Creating an Account Ring

Perform the following operations on controller nodes.

  1. Switch to the /etc/swift directory.
    1
    		 
    cd /etc/swift
  2. Create the base account.builder file.
    1
    		 
    swift-ring-builder account.builder create 10 2 1
  3. Add each storage node to the ring.
    1
2
    		 
    swift-ring-builder account.builder add --region 1 --zone 1 --ip 172.168.201.13 --port 6202 --device sdb --weight 100
swift-ring-builder account.builder add --region 1 --zone 1 --ip 172.168.201.13 --port 6202 --device sdc --weight 100

    The value following --ip is the management IP address of the storage node.

  4. Verify the account ring content.
    1
    		 
    swift-ring-builder account.builder
  5. Rebalance the ring.
    1
    		 
    swift-ring-builder account.builder rebalance

Creating a Container Ring

Perform the following operations on controller nodes.

  1. Switch to the /etc/swift directory.
    1
    		 
    cd /etc/swift
  2. Create the base container.builder file.
    1
    		 
    swift-ring-builder container.builder create 10 2 1
  3. Add each storage node to the ring.
    1
2
    		 
    swift-ring-builder container.builder add --region 1 --zone 1 --ip 172.168.201.13 --port 6201 --device sdb --weight 100
swift-ring-builder container.builder add --region 1 --zone 1 --ip 172.168.201.13 --port 6201 --device sdc --weight 100

    The value following --ip is the management IP address of the storage node.

  4. Verify the container ring content.
    1
    		 
    swift-ring-builder container.builder
  5. Rebalance the ring.
    1
    		 
    swift-ring-builder container.builder rebalance

Creating an Object Ring

Perform the following operations on controller nodes.

  1. Switch to the /etc/swift directory.
    1
    		 
    cd /etc/swift
  2. Create the base object.builder file.
    1
    		 
    swift-ring-builder object.builder create 10 2 1
  3. Add each storage node to the ring.
    1
2
    		 
    swift-ring-builder object.builder add --region 1 --zone 1 --ip 172.168.201.13 --port 6200 --device sdb --weight 100
swift-ring-builder object.builder add --region 1 --zone 1 --ip 172.168.201.13 --port 6200 --device sdc --weight 100

    The value following --ip is the management IP address of the storage node.

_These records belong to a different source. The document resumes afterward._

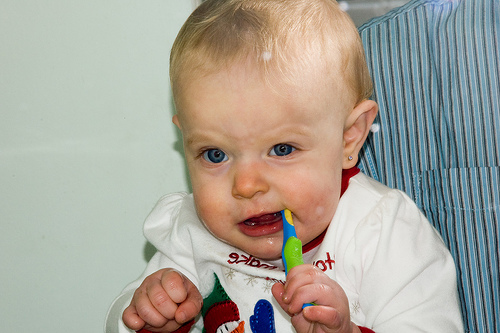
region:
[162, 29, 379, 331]
baby brushing her teeth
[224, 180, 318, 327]
baby holding a toothbrush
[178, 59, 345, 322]
baby holding a toothbrush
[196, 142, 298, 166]
Two eyes are blue.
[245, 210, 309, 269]
A blue, yellow and green object is in the mouth.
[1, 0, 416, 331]
A wall is white.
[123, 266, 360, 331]
Two hands with fingers curled.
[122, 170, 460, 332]
A baby is wearing a mostly white smock.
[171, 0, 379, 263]
A baby has blonde hair.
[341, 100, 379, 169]
An ear is pierced.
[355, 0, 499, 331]
A cover has blue stripes.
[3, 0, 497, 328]
A baby is holding a toothbrush in his mouth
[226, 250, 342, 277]
Red writing is on a white cloth.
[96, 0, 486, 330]
this is a child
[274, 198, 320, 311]
the child has a toothbrush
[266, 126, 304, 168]
the eye of a child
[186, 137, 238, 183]
the eye of a child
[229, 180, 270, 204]
the nose of a child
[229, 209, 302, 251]
the mouth of a child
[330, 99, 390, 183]
the ear of a child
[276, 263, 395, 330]
the hand of a child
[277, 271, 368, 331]
the hand of a child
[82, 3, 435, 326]
A baby brushing its teeth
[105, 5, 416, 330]
A baby brushing its teeth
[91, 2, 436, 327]
A baby brushing its teeth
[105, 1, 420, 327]
A baby brushing its teeth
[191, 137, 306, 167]
baby blue eyes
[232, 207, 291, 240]
baby's open mouth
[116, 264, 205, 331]
baby's closed right hand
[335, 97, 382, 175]
baby's left ear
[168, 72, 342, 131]
baby's white forehead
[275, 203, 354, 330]
toy in baby's left hand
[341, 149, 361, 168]
ear ring in baby's left ear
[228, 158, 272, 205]
baby nose and two nostrils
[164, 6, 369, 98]
light brown hair on baby's head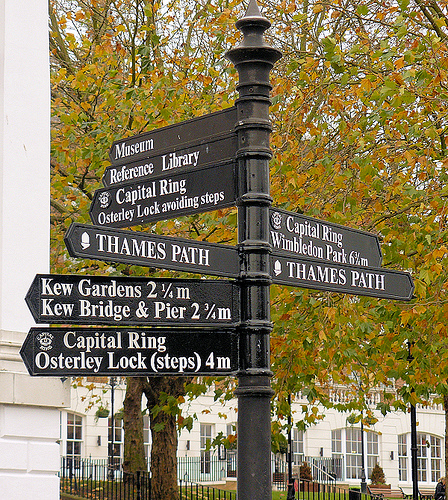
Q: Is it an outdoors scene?
A: Yes, it is outdoors.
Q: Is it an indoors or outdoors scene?
A: It is outdoors.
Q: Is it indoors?
A: No, it is outdoors.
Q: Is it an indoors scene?
A: No, it is outdoors.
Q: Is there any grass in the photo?
A: Yes, there is grass.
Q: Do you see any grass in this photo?
A: Yes, there is grass.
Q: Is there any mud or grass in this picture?
A: Yes, there is grass.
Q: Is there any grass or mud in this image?
A: Yes, there is grass.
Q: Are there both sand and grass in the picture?
A: No, there is grass but no sand.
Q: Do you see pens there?
A: No, there are no pens.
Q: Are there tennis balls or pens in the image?
A: No, there are no pens or tennis balls.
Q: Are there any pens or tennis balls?
A: No, there are no pens or tennis balls.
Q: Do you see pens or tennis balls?
A: No, there are no pens or tennis balls.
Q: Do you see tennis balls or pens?
A: No, there are no pens or tennis balls.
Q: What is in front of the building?
A: The grass is in front of the building.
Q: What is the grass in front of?
A: The grass is in front of the building.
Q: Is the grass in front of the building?
A: Yes, the grass is in front of the building.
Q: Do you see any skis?
A: No, there are no skis.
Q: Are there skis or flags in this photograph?
A: No, there are no skis or flags.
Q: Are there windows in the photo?
A: Yes, there is a window.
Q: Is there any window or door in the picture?
A: Yes, there is a window.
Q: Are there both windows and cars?
A: No, there is a window but no cars.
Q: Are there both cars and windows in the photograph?
A: No, there is a window but no cars.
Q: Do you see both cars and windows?
A: No, there is a window but no cars.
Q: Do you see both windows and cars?
A: No, there is a window but no cars.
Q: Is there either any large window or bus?
A: Yes, there is a large window.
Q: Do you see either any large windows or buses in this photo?
A: Yes, there is a large window.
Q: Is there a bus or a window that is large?
A: Yes, the window is large.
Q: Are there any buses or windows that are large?
A: Yes, the window is large.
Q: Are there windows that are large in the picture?
A: Yes, there is a large window.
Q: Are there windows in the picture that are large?
A: Yes, there is a window that is large.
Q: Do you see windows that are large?
A: Yes, there is a window that is large.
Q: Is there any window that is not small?
A: Yes, there is a large window.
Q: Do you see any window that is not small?
A: Yes, there is a large window.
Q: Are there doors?
A: No, there are no doors.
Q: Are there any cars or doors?
A: No, there are no doors or cars.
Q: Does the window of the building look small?
A: No, the window is large.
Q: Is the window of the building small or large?
A: The window is large.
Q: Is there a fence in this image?
A: Yes, there is a fence.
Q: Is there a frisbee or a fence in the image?
A: Yes, there is a fence.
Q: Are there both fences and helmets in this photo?
A: No, there is a fence but no helmets.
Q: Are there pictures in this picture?
A: No, there are no pictures.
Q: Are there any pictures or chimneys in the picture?
A: No, there are no pictures or chimneys.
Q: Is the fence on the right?
A: Yes, the fence is on the right of the image.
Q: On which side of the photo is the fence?
A: The fence is on the right of the image.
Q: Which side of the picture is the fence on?
A: The fence is on the right of the image.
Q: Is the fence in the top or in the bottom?
A: The fence is in the bottom of the image.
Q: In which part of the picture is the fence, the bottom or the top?
A: The fence is in the bottom of the image.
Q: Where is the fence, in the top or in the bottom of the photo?
A: The fence is in the bottom of the image.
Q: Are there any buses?
A: No, there are no buses.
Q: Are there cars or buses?
A: No, there are no buses or cars.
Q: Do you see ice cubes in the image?
A: No, there are no ice cubes.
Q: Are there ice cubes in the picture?
A: No, there are no ice cubes.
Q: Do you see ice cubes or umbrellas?
A: No, there are no ice cubes or umbrellas.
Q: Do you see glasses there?
A: No, there are no glasses.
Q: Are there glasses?
A: No, there are no glasses.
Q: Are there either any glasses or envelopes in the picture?
A: No, there are no glasses or envelopes.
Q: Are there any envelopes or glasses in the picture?
A: No, there are no glasses or envelopes.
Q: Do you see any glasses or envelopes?
A: No, there are no glasses or envelopes.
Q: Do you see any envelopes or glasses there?
A: No, there are no glasses or envelopes.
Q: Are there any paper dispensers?
A: No, there are no paper dispensers.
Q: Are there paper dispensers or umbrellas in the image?
A: No, there are no paper dispensers or umbrellas.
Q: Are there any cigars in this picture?
A: No, there are no cigars.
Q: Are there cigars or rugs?
A: No, there are no cigars or rugs.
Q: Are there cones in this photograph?
A: No, there are no cones.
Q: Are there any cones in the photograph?
A: No, there are no cones.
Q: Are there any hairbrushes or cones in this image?
A: No, there are no cones or hairbrushes.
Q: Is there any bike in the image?
A: No, there are no bikes.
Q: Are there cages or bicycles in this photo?
A: No, there are no bicycles or cages.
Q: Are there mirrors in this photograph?
A: No, there are no mirrors.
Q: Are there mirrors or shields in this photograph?
A: No, there are no mirrors or shields.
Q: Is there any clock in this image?
A: No, there are no clocks.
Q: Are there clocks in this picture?
A: No, there are no clocks.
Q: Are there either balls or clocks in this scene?
A: No, there are no clocks or balls.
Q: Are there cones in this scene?
A: No, there are no cones.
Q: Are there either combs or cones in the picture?
A: No, there are no cones or combs.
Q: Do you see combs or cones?
A: No, there are no cones or combs.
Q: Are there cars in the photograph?
A: No, there are no cars.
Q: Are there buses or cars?
A: No, there are no cars or buses.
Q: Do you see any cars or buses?
A: No, there are no cars or buses.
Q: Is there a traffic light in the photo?
A: No, there are no traffic lights.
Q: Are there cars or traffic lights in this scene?
A: No, there are no traffic lights or cars.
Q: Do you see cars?
A: No, there are no cars.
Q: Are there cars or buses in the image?
A: No, there are no cars or buses.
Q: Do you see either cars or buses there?
A: No, there are no cars or buses.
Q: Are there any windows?
A: Yes, there is a window.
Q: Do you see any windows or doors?
A: Yes, there is a window.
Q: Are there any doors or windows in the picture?
A: Yes, there is a window.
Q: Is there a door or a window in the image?
A: Yes, there is a window.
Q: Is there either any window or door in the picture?
A: Yes, there is a window.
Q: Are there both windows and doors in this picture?
A: No, there is a window but no doors.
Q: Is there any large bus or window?
A: Yes, there is a large window.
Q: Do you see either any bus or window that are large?
A: Yes, the window is large.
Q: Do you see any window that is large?
A: Yes, there is a large window.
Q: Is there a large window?
A: Yes, there is a large window.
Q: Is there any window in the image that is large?
A: Yes, there is a window that is large.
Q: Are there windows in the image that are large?
A: Yes, there is a window that is large.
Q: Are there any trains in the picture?
A: No, there are no trains.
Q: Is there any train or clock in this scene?
A: No, there are no trains or clocks.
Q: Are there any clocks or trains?
A: No, there are no trains or clocks.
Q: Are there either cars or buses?
A: No, there are no buses or cars.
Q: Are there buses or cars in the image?
A: No, there are no buses or cars.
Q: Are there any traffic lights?
A: No, there are no traffic lights.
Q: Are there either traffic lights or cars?
A: No, there are no traffic lights or cars.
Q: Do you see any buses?
A: No, there are no buses.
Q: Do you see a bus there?
A: No, there are no buses.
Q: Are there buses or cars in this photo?
A: No, there are no buses or cars.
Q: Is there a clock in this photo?
A: No, there are no clocks.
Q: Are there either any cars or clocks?
A: No, there are no clocks or cars.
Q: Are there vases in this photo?
A: No, there are no vases.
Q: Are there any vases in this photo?
A: No, there are no vases.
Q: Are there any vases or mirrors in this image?
A: No, there are no vases or mirrors.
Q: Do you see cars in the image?
A: No, there are no cars.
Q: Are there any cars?
A: No, there are no cars.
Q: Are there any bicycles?
A: No, there are no bicycles.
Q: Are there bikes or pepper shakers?
A: No, there are no bikes or pepper shakers.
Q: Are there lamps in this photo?
A: No, there are no lamps.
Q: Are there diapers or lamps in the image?
A: No, there are no lamps or diapers.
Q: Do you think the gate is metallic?
A: Yes, the gate is metallic.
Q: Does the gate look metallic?
A: Yes, the gate is metallic.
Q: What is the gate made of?
A: The gate is made of metal.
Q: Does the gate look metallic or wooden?
A: The gate is metallic.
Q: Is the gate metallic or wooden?
A: The gate is metallic.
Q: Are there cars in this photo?
A: No, there are no cars.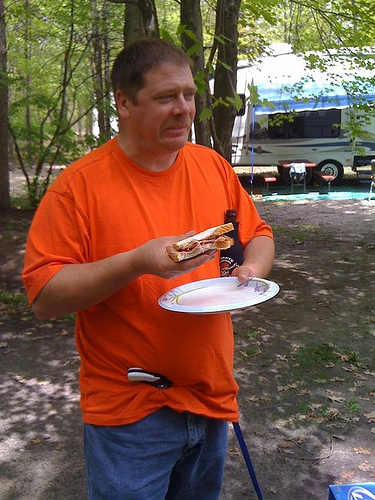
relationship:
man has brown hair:
[22, 40, 275, 500] [101, 34, 202, 99]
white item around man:
[121, 342, 184, 396] [46, 40, 285, 455]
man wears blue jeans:
[22, 40, 275, 500] [74, 418, 234, 494]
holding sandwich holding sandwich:
[164, 209, 242, 267] [161, 195, 232, 271]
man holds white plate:
[62, 27, 278, 420] [147, 272, 290, 331]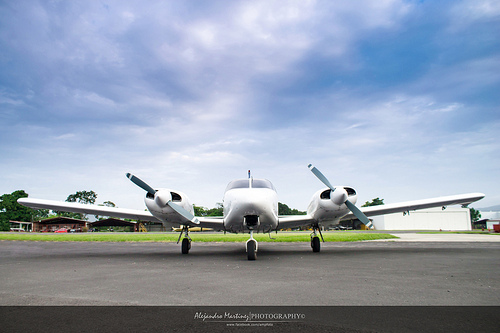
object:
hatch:
[177, 225, 185, 244]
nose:
[224, 188, 280, 209]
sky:
[0, 0, 499, 211]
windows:
[224, 178, 278, 194]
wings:
[17, 192, 486, 226]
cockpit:
[223, 169, 278, 226]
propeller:
[125, 172, 201, 224]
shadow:
[4, 242, 500, 256]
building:
[372, 207, 472, 230]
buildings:
[0, 216, 137, 232]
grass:
[0, 230, 400, 242]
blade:
[125, 172, 157, 194]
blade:
[167, 201, 200, 224]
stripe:
[308, 164, 314, 170]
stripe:
[129, 173, 133, 180]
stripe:
[366, 221, 372, 226]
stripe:
[191, 217, 197, 222]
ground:
[0, 230, 497, 307]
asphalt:
[0, 241, 499, 306]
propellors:
[117, 163, 375, 230]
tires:
[181, 236, 334, 260]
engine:
[124, 172, 200, 225]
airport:
[0, 222, 500, 307]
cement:
[0, 234, 497, 306]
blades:
[307, 163, 375, 230]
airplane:
[17, 163, 485, 259]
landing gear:
[177, 225, 193, 254]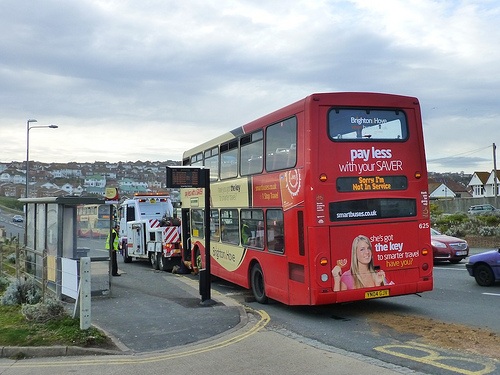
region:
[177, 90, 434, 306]
a double decker bus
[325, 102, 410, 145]
window on a bus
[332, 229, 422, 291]
advert on the back of a bus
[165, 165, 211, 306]
a black sign post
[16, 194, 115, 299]
a green bus stop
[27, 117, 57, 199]
a metal lamp post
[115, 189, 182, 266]
a white and red truck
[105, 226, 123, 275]
a man in safety attire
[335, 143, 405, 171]
whte lettering on red painted bus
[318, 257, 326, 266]
tail light on a bus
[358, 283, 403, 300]
yellow and black license plate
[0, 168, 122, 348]
bus stop on side of road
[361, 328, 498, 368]
yellow letter b on street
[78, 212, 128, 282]
man in yellow vest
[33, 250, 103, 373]
white and black sign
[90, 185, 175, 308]
tow truck on street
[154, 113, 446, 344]
large red and white bus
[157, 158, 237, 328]
black sign with orange letters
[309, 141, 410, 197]
white and orange letters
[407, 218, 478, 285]
red and silver car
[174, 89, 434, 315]
a red double decker bus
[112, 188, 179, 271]
a white and red tow truck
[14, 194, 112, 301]
an outdoor bus shelter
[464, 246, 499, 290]
a purple car in street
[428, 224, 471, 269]
a red car in street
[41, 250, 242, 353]
a paved city sidewalk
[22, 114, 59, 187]
an overhead light in distance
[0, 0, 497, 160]
a cloudy blue sky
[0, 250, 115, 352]
a patch of green grass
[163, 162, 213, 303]
an electronic street sign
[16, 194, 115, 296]
a glass bus stop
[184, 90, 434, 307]
a red double-decker bus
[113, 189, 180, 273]
a white tow truck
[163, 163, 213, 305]
sign at a bus stop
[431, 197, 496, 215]
a wooden privacy fence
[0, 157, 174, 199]
several homes in the distance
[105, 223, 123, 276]
a worker in a green vest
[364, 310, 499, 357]
brown material on the road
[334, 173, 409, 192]
a sign on the bus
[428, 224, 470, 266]
red car on the road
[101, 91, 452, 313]
a tow truck pulling a bus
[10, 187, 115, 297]
the shelter at a bus station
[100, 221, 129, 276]
a man wearing a yellow vest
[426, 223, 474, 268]
a red car driving down the street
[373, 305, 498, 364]
a pile of sand on the street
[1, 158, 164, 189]
several buildings in a residential area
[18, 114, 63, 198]
a metal lamppost in the distance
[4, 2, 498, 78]
an overcast sky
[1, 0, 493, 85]
a very cloudy sky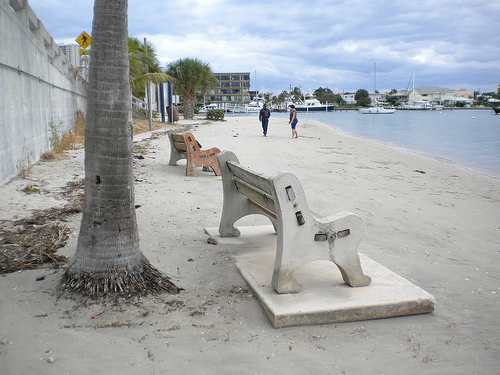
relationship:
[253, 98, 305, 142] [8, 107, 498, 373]
couple on beach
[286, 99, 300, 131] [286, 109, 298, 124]
woman wearing suit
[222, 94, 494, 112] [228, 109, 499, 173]
boats in sea water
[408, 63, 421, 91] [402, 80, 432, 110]
pole on boat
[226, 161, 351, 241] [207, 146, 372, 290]
wood/concrete bench on bench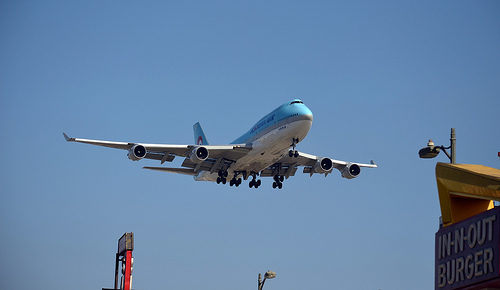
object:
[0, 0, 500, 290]
sky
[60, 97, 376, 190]
plane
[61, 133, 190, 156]
wing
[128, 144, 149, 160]
engine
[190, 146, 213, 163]
engine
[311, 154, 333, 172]
engine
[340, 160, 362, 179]
engine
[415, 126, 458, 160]
light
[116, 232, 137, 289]
isgn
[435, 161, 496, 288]
sign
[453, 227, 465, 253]
n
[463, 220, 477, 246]
letter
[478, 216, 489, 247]
letter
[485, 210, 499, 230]
letter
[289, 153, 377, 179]
wing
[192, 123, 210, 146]
tail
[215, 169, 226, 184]
wheel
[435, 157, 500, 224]
arrow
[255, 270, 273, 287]
light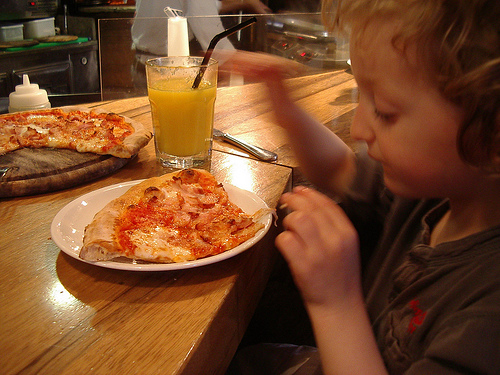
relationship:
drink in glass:
[146, 73, 217, 157] [142, 52, 224, 181]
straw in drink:
[193, 24, 257, 87] [146, 73, 217, 157]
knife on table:
[214, 127, 281, 178] [222, 77, 314, 194]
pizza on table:
[1, 111, 141, 166] [222, 77, 314, 194]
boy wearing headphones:
[217, 0, 500, 374] [472, 128, 497, 176]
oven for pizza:
[265, 16, 355, 59] [96, 170, 242, 256]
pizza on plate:
[96, 170, 242, 256] [67, 186, 96, 269]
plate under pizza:
[67, 186, 96, 269] [96, 170, 242, 256]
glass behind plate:
[142, 52, 224, 181] [67, 186, 96, 269]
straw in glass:
[193, 24, 257, 87] [142, 52, 224, 181]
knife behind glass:
[214, 127, 281, 178] [142, 52, 224, 181]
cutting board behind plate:
[5, 155, 114, 197] [67, 186, 96, 269]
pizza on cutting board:
[96, 170, 242, 256] [5, 155, 114, 197]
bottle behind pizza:
[15, 68, 57, 113] [1, 111, 141, 166]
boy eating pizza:
[217, 0, 500, 374] [96, 170, 242, 256]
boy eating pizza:
[273, 12, 500, 223] [96, 170, 242, 256]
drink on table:
[146, 73, 217, 157] [222, 77, 314, 194]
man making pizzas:
[139, 1, 250, 82] [1, 111, 141, 166]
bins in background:
[4, 21, 74, 42] [10, 9, 307, 70]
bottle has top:
[15, 68, 57, 113] [18, 72, 40, 90]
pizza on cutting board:
[1, 111, 141, 166] [5, 155, 114, 197]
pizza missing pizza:
[1, 111, 141, 166] [79, 169, 280, 269]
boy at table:
[273, 12, 500, 223] [222, 77, 314, 194]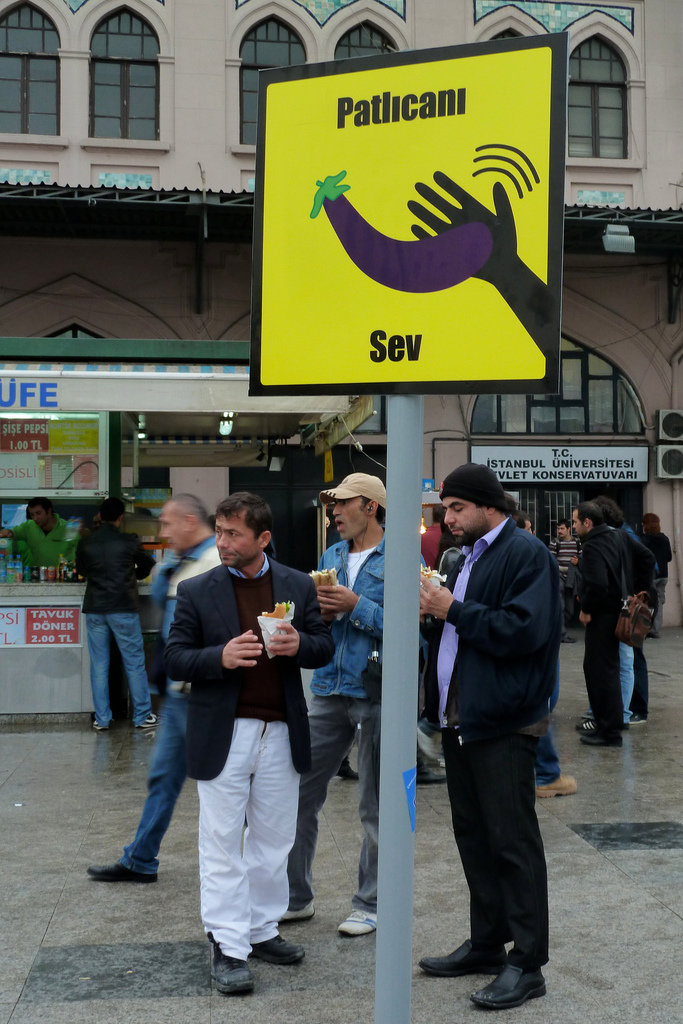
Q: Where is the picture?
A: Outside of the Patlicani Sev sign.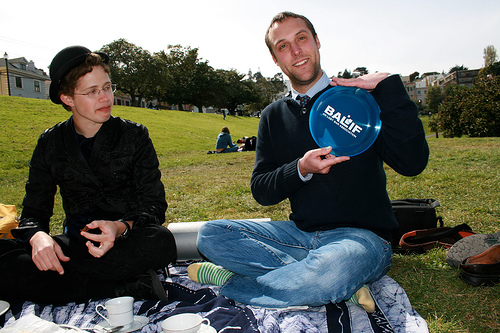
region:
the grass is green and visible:
[131, 84, 361, 291]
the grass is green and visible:
[311, 151, 445, 330]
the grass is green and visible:
[345, 132, 496, 233]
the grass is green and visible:
[338, 85, 495, 317]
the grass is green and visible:
[436, 76, 491, 198]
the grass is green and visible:
[413, 156, 490, 273]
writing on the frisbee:
[320, 105, 363, 140]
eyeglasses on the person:
[85, 84, 115, 95]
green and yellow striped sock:
[192, 265, 224, 282]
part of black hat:
[50, 48, 96, 65]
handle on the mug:
[93, 303, 112, 319]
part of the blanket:
[250, 316, 321, 331]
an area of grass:
[446, 165, 488, 201]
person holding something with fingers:
[81, 221, 94, 238]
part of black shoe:
[455, 257, 499, 283]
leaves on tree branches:
[125, 52, 194, 82]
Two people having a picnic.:
[10, 12, 448, 307]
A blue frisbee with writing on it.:
[305, 80, 380, 165]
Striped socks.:
[180, 255, 230, 290]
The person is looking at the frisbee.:
[25, 45, 395, 200]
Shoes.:
[427, 212, 494, 287]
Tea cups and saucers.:
[87, 295, 227, 330]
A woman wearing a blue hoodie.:
[210, 120, 235, 155]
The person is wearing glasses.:
[65, 75, 120, 107]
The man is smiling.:
[252, 1, 334, 106]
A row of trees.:
[105, 36, 276, 124]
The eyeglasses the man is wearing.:
[79, 80, 117, 97]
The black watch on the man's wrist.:
[111, 215, 133, 235]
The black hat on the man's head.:
[40, 49, 119, 94]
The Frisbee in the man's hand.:
[303, 80, 391, 156]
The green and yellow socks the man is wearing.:
[186, 254, 386, 321]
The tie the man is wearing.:
[287, 87, 312, 117]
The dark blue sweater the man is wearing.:
[238, 76, 418, 239]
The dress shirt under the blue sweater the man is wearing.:
[279, 78, 339, 103]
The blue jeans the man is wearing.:
[200, 202, 392, 326]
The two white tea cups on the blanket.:
[90, 290, 229, 330]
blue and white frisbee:
[310, 83, 382, 153]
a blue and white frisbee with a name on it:
[304, 82, 388, 159]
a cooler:
[396, 192, 449, 230]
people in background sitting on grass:
[196, 126, 259, 154]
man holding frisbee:
[190, 20, 445, 314]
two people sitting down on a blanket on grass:
[0, 0, 433, 332]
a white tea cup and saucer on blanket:
[148, 312, 218, 330]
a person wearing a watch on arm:
[61, 212, 133, 259]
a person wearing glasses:
[72, 79, 120, 101]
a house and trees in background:
[0, 29, 498, 134]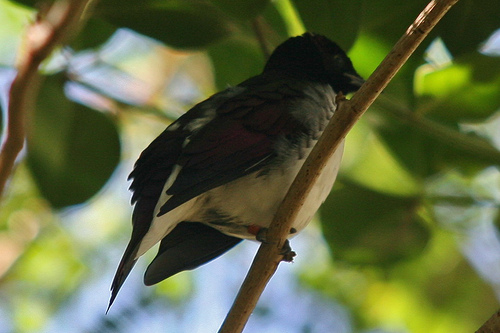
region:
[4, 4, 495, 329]
Bird sitting on a branch among green leaves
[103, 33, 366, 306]
Small black bird with a white breast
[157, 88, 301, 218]
Black bird wing with a tinge of red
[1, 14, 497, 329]
Out of focus green leaves in the background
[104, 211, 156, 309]
Black and white tail feathers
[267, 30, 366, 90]
Bird head covered in black feathers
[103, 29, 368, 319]
Plump bird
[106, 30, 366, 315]
Bird with its toes gripping a bare branch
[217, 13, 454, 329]
Slender brown branch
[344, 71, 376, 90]
Bird's beak partially obscured by a branch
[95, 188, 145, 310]
Bird has black tail feathers.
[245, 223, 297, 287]
Bird has black feet.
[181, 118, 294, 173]
Bird has gray wing.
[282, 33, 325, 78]
Bird has black head.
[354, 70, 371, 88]
Bird has gray beak.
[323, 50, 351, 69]
Bird has dark eye.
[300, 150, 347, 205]
Bird has white chest.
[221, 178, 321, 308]
Bird is standing on branch.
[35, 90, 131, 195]
Green leave on tree branch.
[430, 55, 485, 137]
Green leaf on tree branch.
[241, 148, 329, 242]
bird's belly is white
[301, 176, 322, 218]
bird's belly is white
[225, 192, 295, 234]
bird's belly is white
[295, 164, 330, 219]
bird's belly is white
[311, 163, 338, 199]
bird's belly is white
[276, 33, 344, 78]
bird's head is black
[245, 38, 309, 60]
bird's head is black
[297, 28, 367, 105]
bird's head is black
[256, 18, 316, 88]
bird's head is black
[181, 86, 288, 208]
bird's wing is black and red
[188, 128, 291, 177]
bird's wing is black and red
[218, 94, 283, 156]
bird's wing is black and red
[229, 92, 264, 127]
bird's wing is black and red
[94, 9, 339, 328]
a bird perched on a branch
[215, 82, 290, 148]
Black feathers in the photo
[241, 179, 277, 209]
White feathers in the photo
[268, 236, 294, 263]
Black bird legs in the photo.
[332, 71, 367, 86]
Black beak in the photo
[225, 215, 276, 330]
Twig in the photo.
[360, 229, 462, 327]
Leaves in the photo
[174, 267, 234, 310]
Blue sky in the background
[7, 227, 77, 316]
Yellow leaf in the background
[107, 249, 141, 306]
Black bird's tail in the photo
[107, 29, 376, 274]
Bird perched on a tree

  4. Verify the object ring content.
    1
    		 
    swift-ring-builder object.builder
  5. Rebalance the ring.
    1
    		 
    swift-ring-builder object.builder rebalance

Distributing Ring Configuration Files

Perform the following operations on controller nodes.

Copy the generated account.ring.gz, container.ring.gz, and object.ring.gz files to the /etc/swift directory on each storage node and any other node running the proxy service.

1
2
 
cd /etc/swift/
scp -r ./*.gz root@object1:/etc/swift/

Modifying Configuration

Perform the following operations on controller nodes.

  1. Obtain /etc/swift/swift.conf file from the Object Storage source repository.
    1
    		 
    curl -o /etc/swift/swift.conf \https://opendev.org/openstack/swift/raw/branch/stable/rocky/etc/swift.conf-sample
  2. Edit the /etc/swift/swift.conf file and make the following changes:
    1
    		 
    vim /etc/swift/swift.conf
    1. In the [swift-hash] section, configure the hash path prefix and suffix for your environment. 
      1
2
3
      		 
      [swift-hash]
swift_hash_path_suffix = <PASSWORD>
swift_hash_path_prefix = <PASSWORD>

      Set the two parameters to unique strings of any characters.

    2. In the [storage-policy:0] section, set the default storage policy. 
      1
2
3
      		 
      [storage-policy:0]
name = Policy-0
default = yes
  3. Copy the swift.conf file to the /etc/swift directory on each storage node. If there are multiple controller nodes, copy the file to the /etc/swift directory on other controller nodes.

Starting the Services

Perform the following operations on controller nodes and storage nodes.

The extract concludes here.